3. O comércio do futebol tritura tudo e todos…em si mesmo e à sua volta. Veja-se que de desporto já só tenhamos alguns adereços – a bola, o campo e talvez as balizas – pois os intervenientes estão em constante mutação, tal a necessidade de novo produto para vender-e-comprar. As pessoas tornaram-se coisas e as coisas ganharam identidade. Com efeito, à expressão ‘indústria do futebol’ temos de contrapor o comércio, onde tudo se vende ou tudo se compra, desde que se saiba o preço e haja quem queira comprar ou vender. Os jogadores estão à venda. Os dirigentes andam no mercado na tentativa de fazer negócio. O produto sobe ou desce conforme tem procura ou se expõe à venda. Há que despachar um jogador, enquanto tem preço convidativo no mercado. Esta escravatura tem conluios e sobre ela se estende um manto de silêncio cúmplice e provocatório…  

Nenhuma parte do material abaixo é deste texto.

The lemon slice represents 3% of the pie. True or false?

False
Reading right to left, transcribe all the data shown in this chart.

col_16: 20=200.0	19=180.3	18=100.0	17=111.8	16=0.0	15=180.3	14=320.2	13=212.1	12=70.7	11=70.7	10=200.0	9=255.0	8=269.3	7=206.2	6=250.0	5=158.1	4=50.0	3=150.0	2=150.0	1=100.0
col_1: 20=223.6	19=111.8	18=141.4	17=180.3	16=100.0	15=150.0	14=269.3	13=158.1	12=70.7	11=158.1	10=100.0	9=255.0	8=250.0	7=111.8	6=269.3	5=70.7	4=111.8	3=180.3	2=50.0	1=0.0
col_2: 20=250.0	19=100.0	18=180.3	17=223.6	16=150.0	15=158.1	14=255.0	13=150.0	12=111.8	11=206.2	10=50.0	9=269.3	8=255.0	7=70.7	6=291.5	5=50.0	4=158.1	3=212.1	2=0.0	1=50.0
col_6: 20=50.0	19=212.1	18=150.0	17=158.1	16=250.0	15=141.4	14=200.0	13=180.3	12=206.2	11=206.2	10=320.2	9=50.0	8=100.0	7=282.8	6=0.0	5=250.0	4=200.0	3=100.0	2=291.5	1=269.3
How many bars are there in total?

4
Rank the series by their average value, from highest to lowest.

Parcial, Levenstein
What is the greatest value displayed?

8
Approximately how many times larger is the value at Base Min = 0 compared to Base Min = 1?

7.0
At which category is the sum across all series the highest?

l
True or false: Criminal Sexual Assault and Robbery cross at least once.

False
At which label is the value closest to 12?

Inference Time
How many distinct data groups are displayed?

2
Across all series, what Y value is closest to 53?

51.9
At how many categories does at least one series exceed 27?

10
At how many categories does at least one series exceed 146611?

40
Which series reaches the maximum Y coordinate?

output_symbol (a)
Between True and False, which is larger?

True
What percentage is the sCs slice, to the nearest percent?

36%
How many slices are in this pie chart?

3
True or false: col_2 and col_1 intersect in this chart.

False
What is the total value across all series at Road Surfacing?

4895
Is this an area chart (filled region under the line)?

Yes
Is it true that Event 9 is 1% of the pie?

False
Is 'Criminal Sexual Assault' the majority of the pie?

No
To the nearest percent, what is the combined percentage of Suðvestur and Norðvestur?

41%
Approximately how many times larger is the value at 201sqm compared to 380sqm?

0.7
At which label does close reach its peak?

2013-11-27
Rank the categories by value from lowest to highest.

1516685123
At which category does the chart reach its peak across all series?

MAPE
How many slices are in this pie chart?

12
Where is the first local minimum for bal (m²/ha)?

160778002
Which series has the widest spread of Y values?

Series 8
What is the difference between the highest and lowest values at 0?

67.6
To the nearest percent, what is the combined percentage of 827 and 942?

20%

 4. As provas do grande investimento feito nos futebóis – pois há o do meu clube e os dos outros – são as horas de discussão televisiva, de angariação dos melhores jornalistas vinculando-os à sua cor clubística ou o custo de publicidade em certas horas…Temos, em Portugal, três jornais diários sobre desporto, mas onde o futebol ocupa a quase totalidade do espaço. Em canais televisivos – seis entre canal aberto e por cabo e mais os dos grandes clubes – são gastas horas a fio a discutir tricas e truques, jogadas e falhanços, sucessos e inglórias…atuais, do passado e com implicações no futuro. Em tudo isto fica a possibilidade de mudar de canal ou de jornal, se não for atendido o clube (dito) do coração, pois a racionalidade deixa muito a desejar quando se perde e, sobretudo, quando se ganha…

A saúde não teria merecido melhor tratamento do que aquele que lhe deram alguns do que celebraram as vitórias… arrolhadas há tantos anos?